How To
    Learn More

      Spark Components

      Table of Contents

      This diagram shows the Spark components available from Fusion:

      Spark components in Fusion

      Spark components in Fusion

      • Application: An active SparkContext in the Spark Master web UI, which consists of a classpath and a configuration.

        Jobs submitted to the cluster always run as classes in a specific application, that is, using the application’s classpath and configuration.

      • SparkDriver: The Spark driver program, a JVM process launched by the Fusion API service to execute Fusion jobs in Spark SparkDriver creates and manages SparkContext for the Fusion application, and stops SparkContext when it is no longer needed.

      • Spark master (spark-master): Agent-managed Fusion service that coordinates worker processes and applications in a Spark cluster.

        You should run at least 2 spark-master processes per cluster to achieve high-availability. ZooKeeper determines which spark-master process is the leader and handles fail-over.

      • Spark worker (spark-worker): Agent-managed Fusion service that launches executors for Spark applications. Spark-workers communicate with the master to launch executors for an application.
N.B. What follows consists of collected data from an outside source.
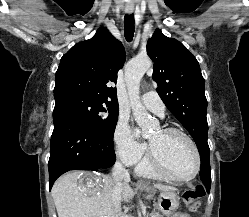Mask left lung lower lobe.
Segmentation results:
<instances>
[{
	"label": "left lung lower lobe",
	"mask_w": 249,
	"mask_h": 217,
	"mask_svg": "<svg viewBox=\"0 0 249 217\" xmlns=\"http://www.w3.org/2000/svg\"><path fill=\"white\" fill-rule=\"evenodd\" d=\"M200 178H201L202 182L204 183L207 192L209 193L210 184H211V175H209V173H207L206 171H202L200 173Z\"/></svg>",
	"instance_id": "1"
}]
</instances>
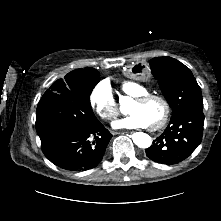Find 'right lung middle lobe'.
Listing matches in <instances>:
<instances>
[{"instance_id":"1","label":"right lung middle lobe","mask_w":221,"mask_h":221,"mask_svg":"<svg viewBox=\"0 0 221 221\" xmlns=\"http://www.w3.org/2000/svg\"><path fill=\"white\" fill-rule=\"evenodd\" d=\"M99 81L94 71L71 79H59L42 96L36 110V131L41 143L78 128H87L98 120L89 96Z\"/></svg>"}]
</instances>
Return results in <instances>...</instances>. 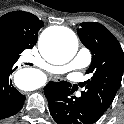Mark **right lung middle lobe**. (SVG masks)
Here are the masks:
<instances>
[{"label":"right lung middle lobe","mask_w":124,"mask_h":124,"mask_svg":"<svg viewBox=\"0 0 124 124\" xmlns=\"http://www.w3.org/2000/svg\"><path fill=\"white\" fill-rule=\"evenodd\" d=\"M17 60L16 50L9 40L0 36V62L14 63Z\"/></svg>","instance_id":"dd1d6c3e"}]
</instances>
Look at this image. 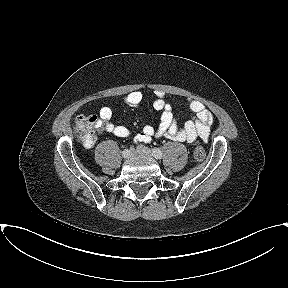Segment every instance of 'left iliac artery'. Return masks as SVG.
Listing matches in <instances>:
<instances>
[{"label":"left iliac artery","instance_id":"1","mask_svg":"<svg viewBox=\"0 0 288 288\" xmlns=\"http://www.w3.org/2000/svg\"><path fill=\"white\" fill-rule=\"evenodd\" d=\"M152 155H153L156 159H161V158H162V152H161V150L158 149V148L152 149Z\"/></svg>","mask_w":288,"mask_h":288}]
</instances>
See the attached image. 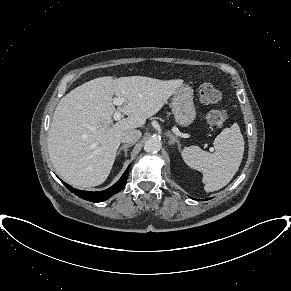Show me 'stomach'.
Returning a JSON list of instances; mask_svg holds the SVG:
<instances>
[{
	"mask_svg": "<svg viewBox=\"0 0 291 291\" xmlns=\"http://www.w3.org/2000/svg\"><path fill=\"white\" fill-rule=\"evenodd\" d=\"M172 113L181 127L189 126L196 117L193 90L188 85L178 88L172 98Z\"/></svg>",
	"mask_w": 291,
	"mask_h": 291,
	"instance_id": "0dacf381",
	"label": "stomach"
}]
</instances>
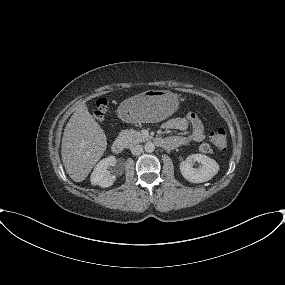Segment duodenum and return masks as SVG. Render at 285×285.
<instances>
[{
  "label": "duodenum",
  "mask_w": 285,
  "mask_h": 285,
  "mask_svg": "<svg viewBox=\"0 0 285 285\" xmlns=\"http://www.w3.org/2000/svg\"><path fill=\"white\" fill-rule=\"evenodd\" d=\"M154 142L159 145V146H162V147H165L166 146V141L165 139H162V138H156L154 140ZM111 150L113 153L115 154H121L124 150H125V142L123 139L121 138H118L116 139L112 146H111Z\"/></svg>",
  "instance_id": "duodenum-1"
}]
</instances>
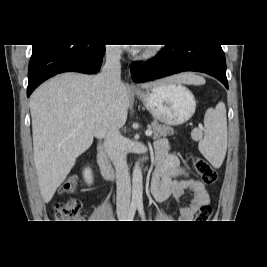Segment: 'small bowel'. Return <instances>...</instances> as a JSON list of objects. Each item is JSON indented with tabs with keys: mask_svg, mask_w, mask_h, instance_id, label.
<instances>
[{
	"mask_svg": "<svg viewBox=\"0 0 267 267\" xmlns=\"http://www.w3.org/2000/svg\"><path fill=\"white\" fill-rule=\"evenodd\" d=\"M154 147L156 166L151 180L152 193L159 202L176 201L180 205L182 221L188 222L202 205L209 202L208 192L202 182L188 178L178 157L170 152L167 140L158 139ZM185 195L189 197V203L182 205Z\"/></svg>",
	"mask_w": 267,
	"mask_h": 267,
	"instance_id": "obj_1",
	"label": "small bowel"
}]
</instances>
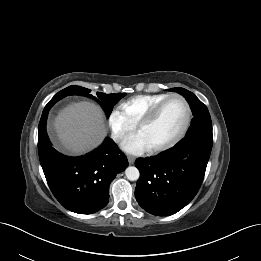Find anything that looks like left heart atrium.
I'll list each match as a JSON object with an SVG mask.
<instances>
[{
  "mask_svg": "<svg viewBox=\"0 0 261 261\" xmlns=\"http://www.w3.org/2000/svg\"><path fill=\"white\" fill-rule=\"evenodd\" d=\"M124 151L130 154H140L149 149L143 137L137 133L126 138L122 143Z\"/></svg>",
  "mask_w": 261,
  "mask_h": 261,
  "instance_id": "1",
  "label": "left heart atrium"
}]
</instances>
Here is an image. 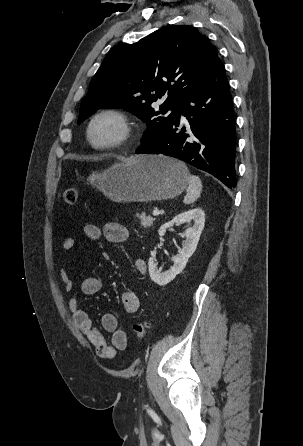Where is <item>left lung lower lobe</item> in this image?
<instances>
[{"label":"left lung lower lobe","instance_id":"1","mask_svg":"<svg viewBox=\"0 0 303 446\" xmlns=\"http://www.w3.org/2000/svg\"><path fill=\"white\" fill-rule=\"evenodd\" d=\"M180 115L189 127L178 128ZM137 154H164L204 170L227 187L237 185L236 134L231 94L222 61L191 88L174 107L170 123Z\"/></svg>","mask_w":303,"mask_h":446}]
</instances>
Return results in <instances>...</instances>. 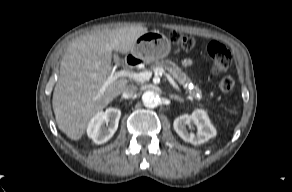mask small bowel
I'll return each instance as SVG.
<instances>
[{
  "label": "small bowel",
  "mask_w": 292,
  "mask_h": 192,
  "mask_svg": "<svg viewBox=\"0 0 292 192\" xmlns=\"http://www.w3.org/2000/svg\"><path fill=\"white\" fill-rule=\"evenodd\" d=\"M184 65L185 66H191L192 65V61L187 59V60L184 61Z\"/></svg>",
  "instance_id": "1"
}]
</instances>
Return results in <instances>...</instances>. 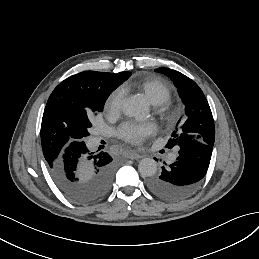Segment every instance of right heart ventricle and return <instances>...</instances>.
Wrapping results in <instances>:
<instances>
[{
	"label": "right heart ventricle",
	"instance_id": "right-heart-ventricle-1",
	"mask_svg": "<svg viewBox=\"0 0 259 259\" xmlns=\"http://www.w3.org/2000/svg\"><path fill=\"white\" fill-rule=\"evenodd\" d=\"M121 94L137 91L144 94L153 105L168 101L172 96V91L164 82L160 80L146 81L145 77H138L121 84L118 88Z\"/></svg>",
	"mask_w": 259,
	"mask_h": 259
}]
</instances>
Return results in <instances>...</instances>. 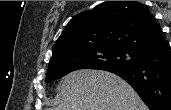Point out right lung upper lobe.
<instances>
[{
	"label": "right lung upper lobe",
	"instance_id": "1",
	"mask_svg": "<svg viewBox=\"0 0 171 110\" xmlns=\"http://www.w3.org/2000/svg\"><path fill=\"white\" fill-rule=\"evenodd\" d=\"M163 32L137 1H106L73 17L53 46L52 58L99 48L140 52L163 42Z\"/></svg>",
	"mask_w": 171,
	"mask_h": 110
}]
</instances>
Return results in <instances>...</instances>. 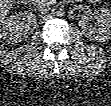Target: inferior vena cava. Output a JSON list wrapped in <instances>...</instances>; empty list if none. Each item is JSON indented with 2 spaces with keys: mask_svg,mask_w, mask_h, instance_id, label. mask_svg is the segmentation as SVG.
Masks as SVG:
<instances>
[{
  "mask_svg": "<svg viewBox=\"0 0 111 106\" xmlns=\"http://www.w3.org/2000/svg\"><path fill=\"white\" fill-rule=\"evenodd\" d=\"M33 8L35 11L46 13L49 10V6L46 0H35L33 2Z\"/></svg>",
  "mask_w": 111,
  "mask_h": 106,
  "instance_id": "inferior-vena-cava-1",
  "label": "inferior vena cava"
}]
</instances>
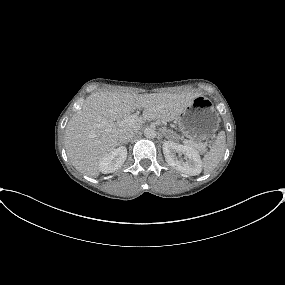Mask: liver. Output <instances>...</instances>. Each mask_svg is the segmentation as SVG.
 Returning a JSON list of instances; mask_svg holds the SVG:
<instances>
[{
  "instance_id": "1",
  "label": "liver",
  "mask_w": 285,
  "mask_h": 285,
  "mask_svg": "<svg viewBox=\"0 0 285 285\" xmlns=\"http://www.w3.org/2000/svg\"><path fill=\"white\" fill-rule=\"evenodd\" d=\"M199 93H151L136 94L100 91L89 95L81 109L69 120L64 140L72 165L81 173L96 178L99 162L119 144L123 129L138 131L146 121H173ZM143 108L142 117L135 123L123 126L102 125L129 117L135 109Z\"/></svg>"
}]
</instances>
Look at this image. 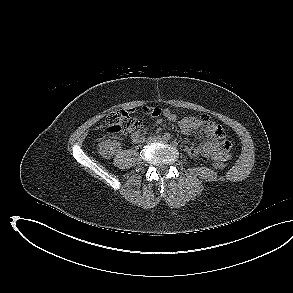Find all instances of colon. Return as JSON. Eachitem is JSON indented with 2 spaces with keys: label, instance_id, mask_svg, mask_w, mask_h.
I'll return each instance as SVG.
<instances>
[{
  "label": "colon",
  "instance_id": "colon-1",
  "mask_svg": "<svg viewBox=\"0 0 293 293\" xmlns=\"http://www.w3.org/2000/svg\"><path fill=\"white\" fill-rule=\"evenodd\" d=\"M104 127L109 135L123 134L131 136L141 127V121L125 111H118L108 115ZM213 165L218 170L225 168V164L221 161H216Z\"/></svg>",
  "mask_w": 293,
  "mask_h": 293
}]
</instances>
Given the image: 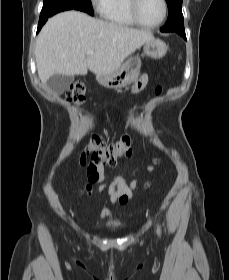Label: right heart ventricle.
<instances>
[{"label":"right heart ventricle","mask_w":229,"mask_h":280,"mask_svg":"<svg viewBox=\"0 0 229 280\" xmlns=\"http://www.w3.org/2000/svg\"><path fill=\"white\" fill-rule=\"evenodd\" d=\"M102 16L106 22L118 27L136 26L128 10V0H110L109 6Z\"/></svg>","instance_id":"e07e8e85"}]
</instances>
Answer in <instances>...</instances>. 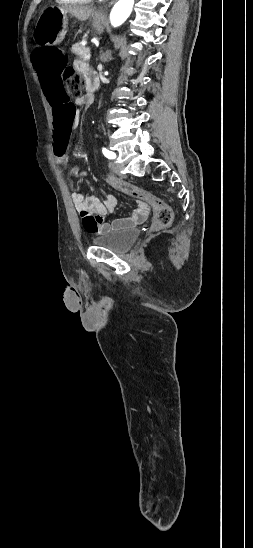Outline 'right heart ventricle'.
Returning a JSON list of instances; mask_svg holds the SVG:
<instances>
[{
    "mask_svg": "<svg viewBox=\"0 0 253 548\" xmlns=\"http://www.w3.org/2000/svg\"><path fill=\"white\" fill-rule=\"evenodd\" d=\"M91 0H56L57 3L63 5H76L89 3Z\"/></svg>",
    "mask_w": 253,
    "mask_h": 548,
    "instance_id": "1",
    "label": "right heart ventricle"
}]
</instances>
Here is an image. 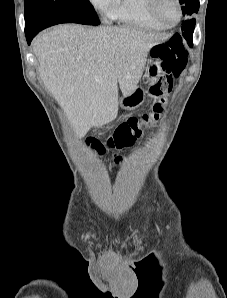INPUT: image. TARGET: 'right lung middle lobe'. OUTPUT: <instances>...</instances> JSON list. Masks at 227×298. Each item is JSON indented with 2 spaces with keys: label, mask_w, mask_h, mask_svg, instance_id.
Returning a JSON list of instances; mask_svg holds the SVG:
<instances>
[{
  "label": "right lung middle lobe",
  "mask_w": 227,
  "mask_h": 298,
  "mask_svg": "<svg viewBox=\"0 0 227 298\" xmlns=\"http://www.w3.org/2000/svg\"><path fill=\"white\" fill-rule=\"evenodd\" d=\"M60 23L99 25L89 0H25V33Z\"/></svg>",
  "instance_id": "obj_1"
}]
</instances>
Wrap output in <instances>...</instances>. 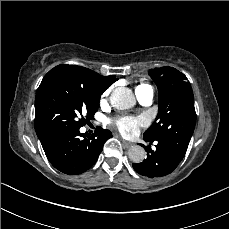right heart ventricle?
I'll list each match as a JSON object with an SVG mask.
<instances>
[{
  "mask_svg": "<svg viewBox=\"0 0 229 229\" xmlns=\"http://www.w3.org/2000/svg\"><path fill=\"white\" fill-rule=\"evenodd\" d=\"M149 85H147V84H145V83H141V84H139L137 87H136V90H138V89H142V88H146V87H148Z\"/></svg>",
  "mask_w": 229,
  "mask_h": 229,
  "instance_id": "obj_1",
  "label": "right heart ventricle"
}]
</instances>
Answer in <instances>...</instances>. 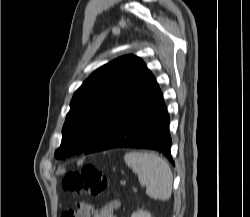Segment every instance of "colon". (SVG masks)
Returning <instances> with one entry per match:
<instances>
[{
	"label": "colon",
	"mask_w": 250,
	"mask_h": 217,
	"mask_svg": "<svg viewBox=\"0 0 250 217\" xmlns=\"http://www.w3.org/2000/svg\"><path fill=\"white\" fill-rule=\"evenodd\" d=\"M63 187L74 193H84L96 197L107 190L108 181L102 171L93 165H85L80 171L69 172L63 179ZM99 207L83 203L76 208L64 211L61 217H70L73 212H78L82 217H89L99 212Z\"/></svg>",
	"instance_id": "1"
}]
</instances>
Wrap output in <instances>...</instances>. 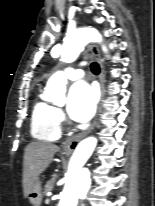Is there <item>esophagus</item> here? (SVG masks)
<instances>
[{"label":"esophagus","mask_w":155,"mask_h":206,"mask_svg":"<svg viewBox=\"0 0 155 206\" xmlns=\"http://www.w3.org/2000/svg\"><path fill=\"white\" fill-rule=\"evenodd\" d=\"M90 51L92 52L93 56L96 58V60L99 63V66H100L99 82H100L101 96H103L104 95V88H105L104 66H103L102 60L100 58L99 49H98L97 45H95V44L90 45ZM99 113H100V108L98 109V114H97L95 120L93 121V123L91 124V126L88 129H86L85 131H83V132H81V133H79L71 138H68L65 142H63L62 150L66 154L72 153L75 150V148L77 147L78 143L94 129L95 125L97 124Z\"/></svg>","instance_id":"34e87169"}]
</instances>
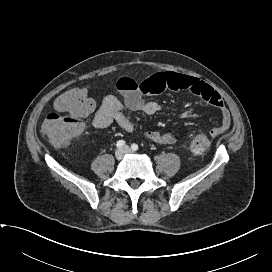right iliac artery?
<instances>
[{
    "label": "right iliac artery",
    "instance_id": "obj_1",
    "mask_svg": "<svg viewBox=\"0 0 272 272\" xmlns=\"http://www.w3.org/2000/svg\"><path fill=\"white\" fill-rule=\"evenodd\" d=\"M125 145V141L124 140H119L118 142H117V144H116V146L118 147V148H121V147H123Z\"/></svg>",
    "mask_w": 272,
    "mask_h": 272
}]
</instances>
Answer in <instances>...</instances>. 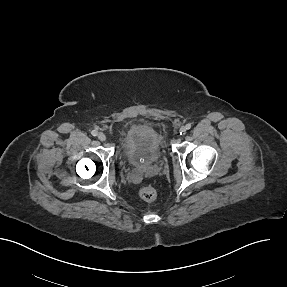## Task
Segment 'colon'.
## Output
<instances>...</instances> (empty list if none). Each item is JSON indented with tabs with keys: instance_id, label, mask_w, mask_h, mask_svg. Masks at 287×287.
Listing matches in <instances>:
<instances>
[{
	"instance_id": "5ec220e1",
	"label": "colon",
	"mask_w": 287,
	"mask_h": 287,
	"mask_svg": "<svg viewBox=\"0 0 287 287\" xmlns=\"http://www.w3.org/2000/svg\"><path fill=\"white\" fill-rule=\"evenodd\" d=\"M139 196L147 202H152L157 198L156 190L151 186H142L139 189Z\"/></svg>"
}]
</instances>
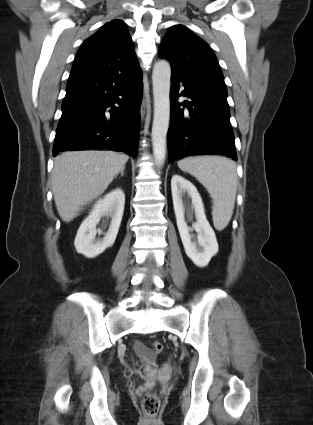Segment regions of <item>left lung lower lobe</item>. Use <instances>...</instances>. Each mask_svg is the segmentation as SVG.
Instances as JSON below:
<instances>
[{
  "label": "left lung lower lobe",
  "mask_w": 313,
  "mask_h": 425,
  "mask_svg": "<svg viewBox=\"0 0 313 425\" xmlns=\"http://www.w3.org/2000/svg\"><path fill=\"white\" fill-rule=\"evenodd\" d=\"M180 86L184 89L179 94ZM180 96L188 100L179 103ZM170 104L169 162L191 155L237 160L226 90L195 85L171 74Z\"/></svg>",
  "instance_id": "0a47b994"
}]
</instances>
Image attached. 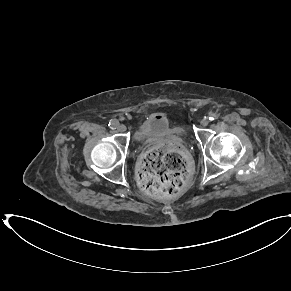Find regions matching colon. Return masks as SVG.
Returning <instances> with one entry per match:
<instances>
[{"label":"colon","mask_w":291,"mask_h":291,"mask_svg":"<svg viewBox=\"0 0 291 291\" xmlns=\"http://www.w3.org/2000/svg\"><path fill=\"white\" fill-rule=\"evenodd\" d=\"M189 174V162L175 144H155L142 157L139 183L153 197H171L187 186Z\"/></svg>","instance_id":"5ec220e1"}]
</instances>
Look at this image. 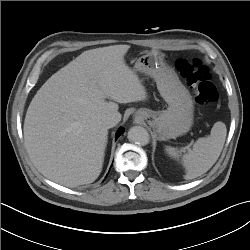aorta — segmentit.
Returning <instances> with one entry per match:
<instances>
[{"label":"aorta","mask_w":250,"mask_h":250,"mask_svg":"<svg viewBox=\"0 0 250 250\" xmlns=\"http://www.w3.org/2000/svg\"><path fill=\"white\" fill-rule=\"evenodd\" d=\"M128 139L130 142L144 146L149 143L150 135L145 128L141 126H133L128 131Z\"/></svg>","instance_id":"aorta-1"}]
</instances>
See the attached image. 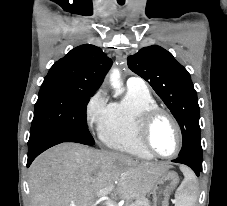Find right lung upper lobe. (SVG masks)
Segmentation results:
<instances>
[{
  "mask_svg": "<svg viewBox=\"0 0 227 206\" xmlns=\"http://www.w3.org/2000/svg\"><path fill=\"white\" fill-rule=\"evenodd\" d=\"M112 65V60L94 45L72 49L50 68L42 86L96 92Z\"/></svg>",
  "mask_w": 227,
  "mask_h": 206,
  "instance_id": "1",
  "label": "right lung upper lobe"
}]
</instances>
      • SQL service (sql): Agent-managed Fusion service that runs Spark’s thrift-based SQL engine. It provides JDBC access to a Spark cluster.

      • Spark shell (spark-shell): Wrapper script provided with Fusion to launch the Spark Scala REPL shell with the correct master URL (pulled from Fusion’s API) and a shaded Fusion JAR added.

      • Custom script job: A Fusion job that executes a custom Scala script using the Spark shell.

      • Spark Job Workbench: A toolkit provided by Lucidworks to help build custom Spark jobs using Scala, Java, or Python. See Spark Job Workbench.

      • CoarseGrainedExecutorBackend: Executor process(es) launched by a spark-worker to execute the tasks for a specific application, such as the spark-shell.

      • Shaded JAR: The Fusion API service creates an assembly jar (also call an uber jar) that contains all of the dependencies needed to use spark-solr and Fusion classes within a Spark job.

        Classes that conflict with classes on Spark’s classpath are shaded to ensure that Fusion classes use the correct version.

      • Akka: Akka is a toolkit and runtime for building highly concurrent, distributed, and resilient message-driven applications on the JVM. Akka uses the Actor model to hide all the thread-related code and provides simple interfaces which allow you to more easily implement a scalable and fault-tolerant system. Spark is built on top of Akka.